** start of DATA IN THIS EXERCISE **

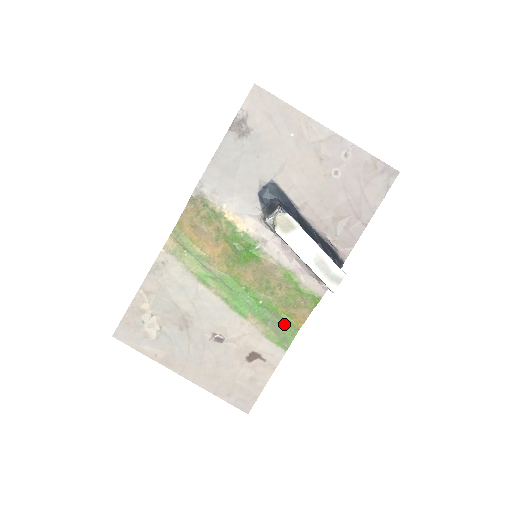
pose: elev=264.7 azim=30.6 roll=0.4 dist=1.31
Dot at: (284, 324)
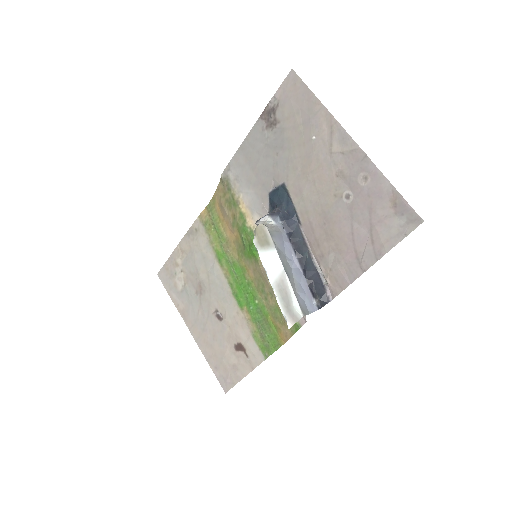
Dot at: (271, 333)
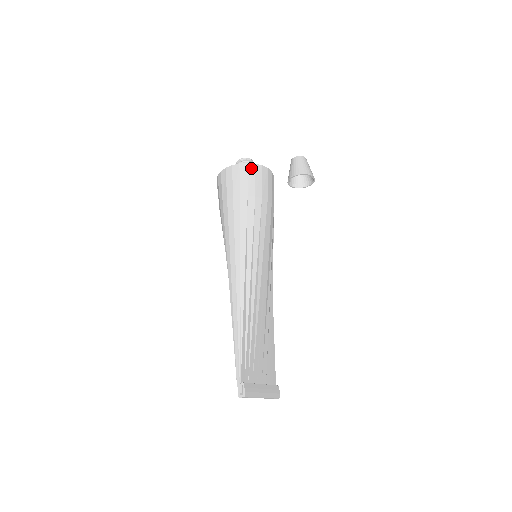
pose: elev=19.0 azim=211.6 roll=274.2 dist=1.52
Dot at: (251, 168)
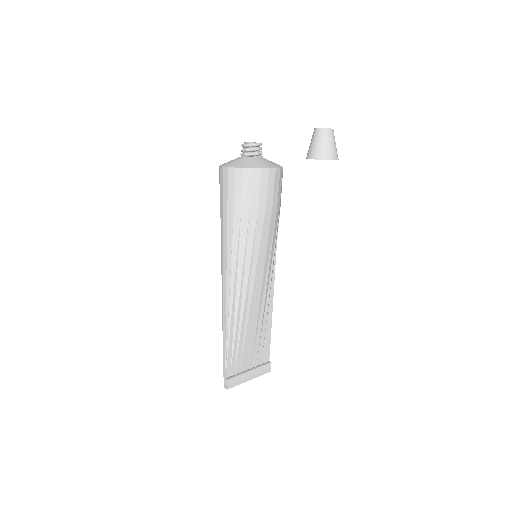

** end of DATA IN THIS EXERCISE **

§ **TASK OBJECTIVE**
Render everything from the line containing "pose: elev=19.0 azim=211.6" down to the end of the entries as a Markdown table with columns Row and Line. Number the rows, skip blank lines, and leave the pictures out.

§ **TASK SOLUTION**
| Row | Line |
|---|---|
| 1 | pose: elev=19.0 azim=211.6 roll=274.2 dist=1.52 |
| 2 | Dot at: (251, 168) |